Clone is the latest SnapML-powered Lens built by the team at Fritz AI. As the name suggests, the Lens lets users create digital clones of objects in the real world. If you haven’t already, try it out for yourself here:
In this post, I want to provide a quick behind-the-scenes look at how the Lens works and how we leveraged state-of-the-art AI models with Snap Lens Studio and SnapML to create the cloning effect.
The first step of any AI / ML problem is to define the task. In this case, we wanted to look at an image or a section of an image, and separate out the foreground object from the background. This task is generally known as saliency detection and is closely related to image segmentation tasks (with two classes, background and foreground).
Using our own expertise designing small, efficient neural networks, along with some inspiration from the impressive U²-Net model, we created a saliency model that produced high-quality segmentations that also fits well under Lens Studio’s 10mb asset limit.

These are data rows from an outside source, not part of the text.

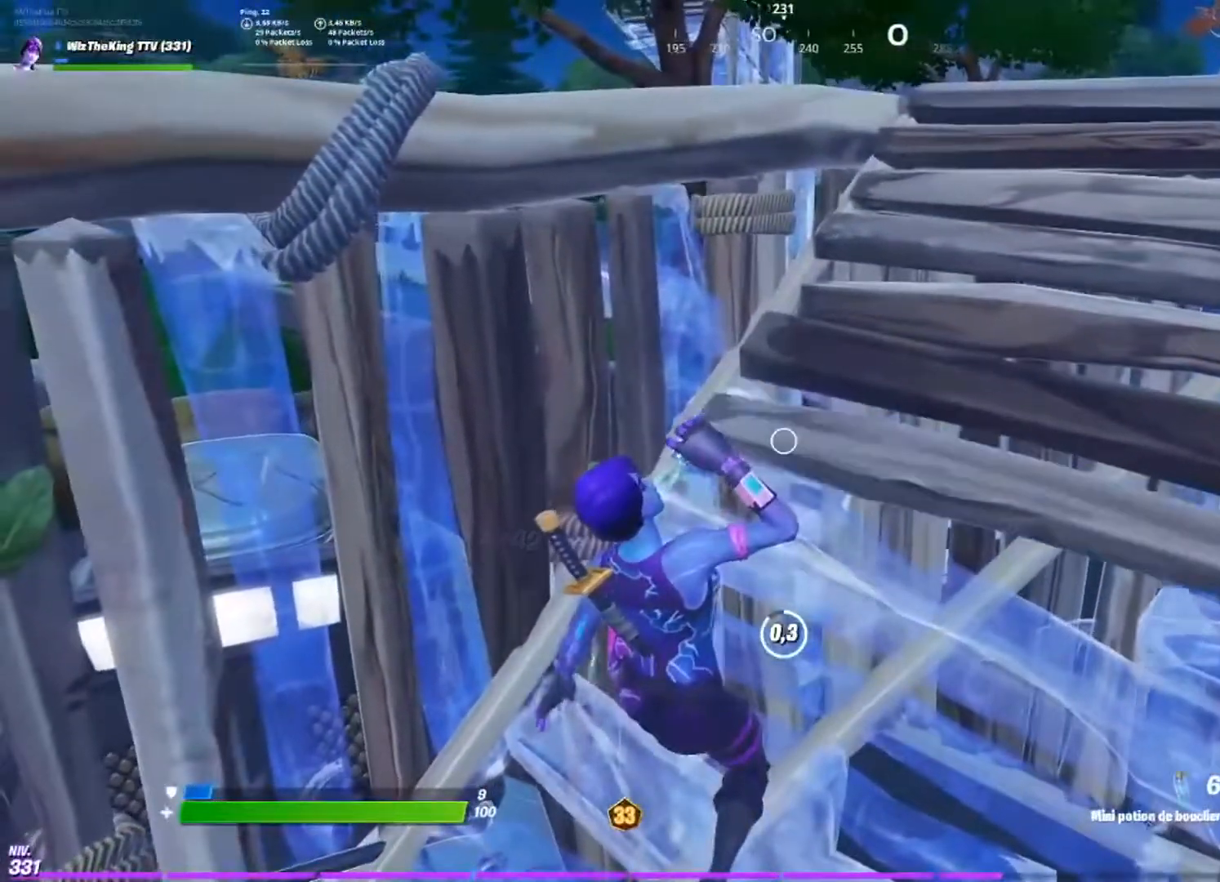
{"buttons": [], "left_stick": "up", "right_stick": "center", "events": [[167, "right_stick", "up"], [201, "left_stick", "up-left"], [317, "right_stick", "center"], [401, "left_stick", "up"]]}
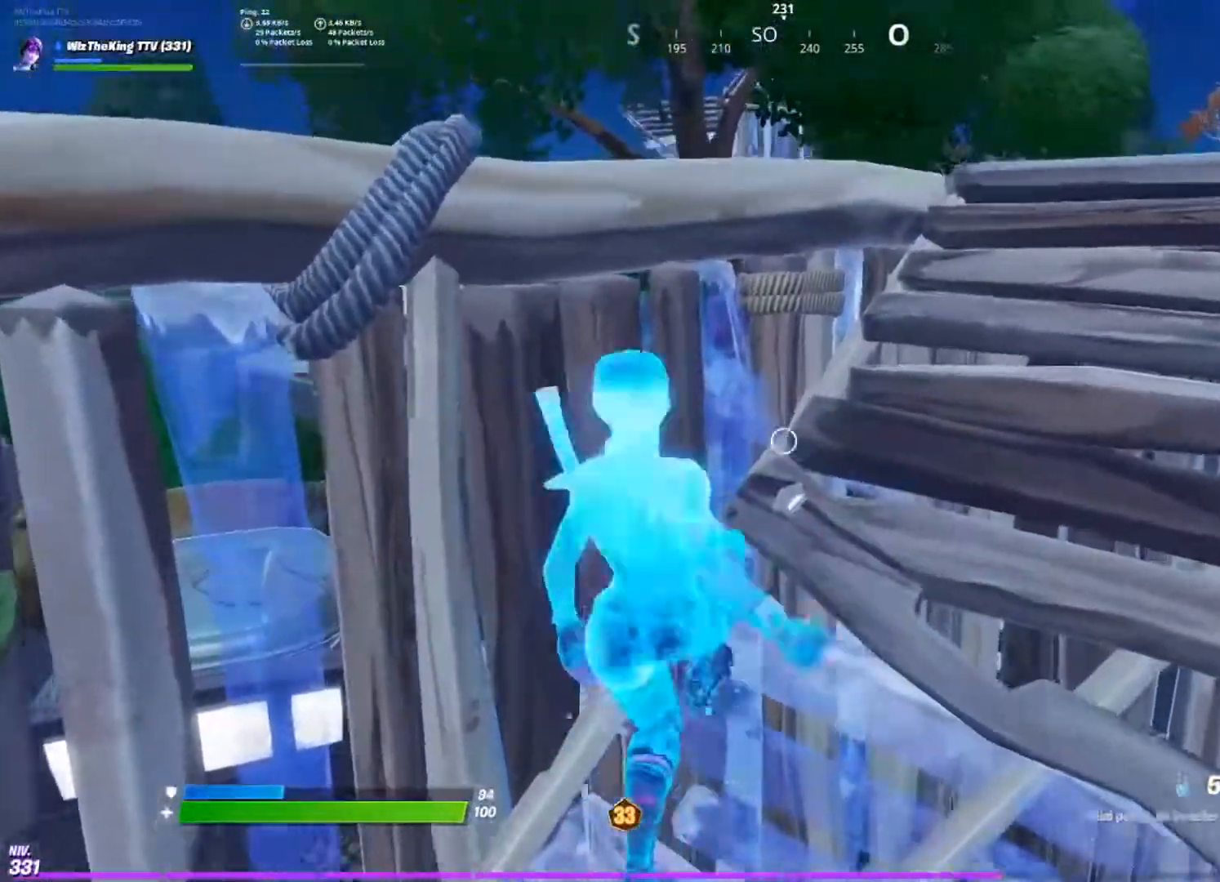
{"buttons": [], "left_stick": "center", "right_stick": "center", "events": [[33, "R2", "down"], [100, "left_stick", "center"], [117, "R2", "up"], [200, "R2", "down"], [317, "R2", "up"], [400, "right_stick", "up-right"], [500, "right_stick", "center"]]}
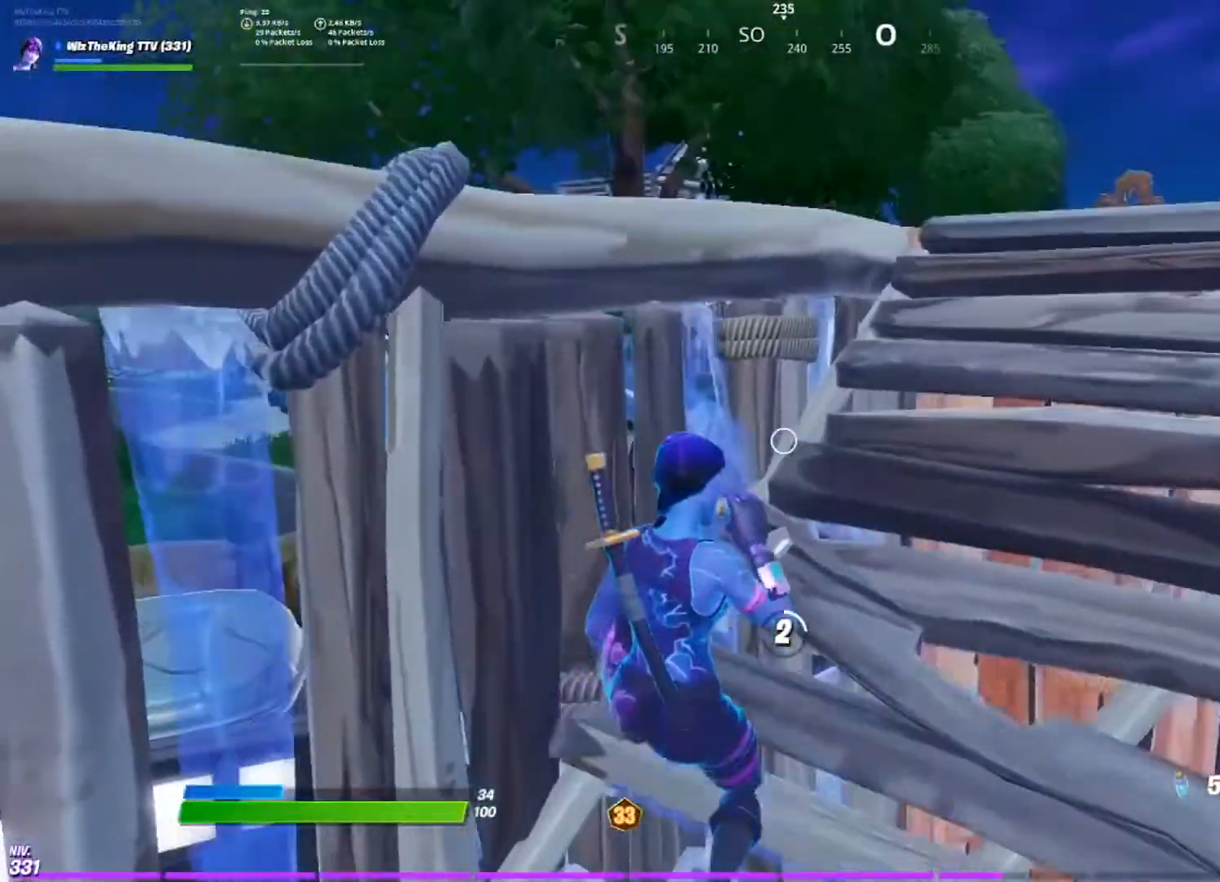
{"buttons": [], "left_stick": "center", "right_stick": "up", "events": [[451, "right_stick", "up"]]}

With a model in hand, we needed to build the rest of the cloning experience around it in Lens Studio. We started with a list of user experience requirements. The Lens user would be able to:
- Manipulate a cropping box with just one finger
- Tap the screen to clone an object
- Move the cloned object in either 2D or 3D space
- Deleted cloned objects and start over
To achieve this experience, we used a fairly complicated render pipeline in Lens Studio. At a high level, it works like this:
- A perspective camera with device tracking builds a 3D map of the world, identifies horizontal planes, and renders what it sees to a render target.
- An orthographic camera starts with the image from the world camera and overlays the UI onto it before rendering to a separate render target that’s used for Live views—this way, the UI won’t be seen when watching a recorded Snap.
- When the box is tapped, a screen crop texture crops the capture target and copies the frame, saving it to another texture is used to create our cloned object.
- The freeze frame texture is then fed into our SnapML model to create an output texture, which will become the alpha channel masking out the background around our object.
- A custom material graph combines the original freeze frame texture with the alpha mask to produce a texture that contains only pixels belonging to our cloned object.
- That material is then applied to a Screen Image (in 2D mode) or a Mesh in the Cutout prefab by Snap (in 3D mode).
- Touch and manipulation controls allow a user to then move the cloned sticker around the scene.
While things can get complicated at times, Lens Studio and SnapML are extremely powerful tools, and we had a lot of fun creating this experience!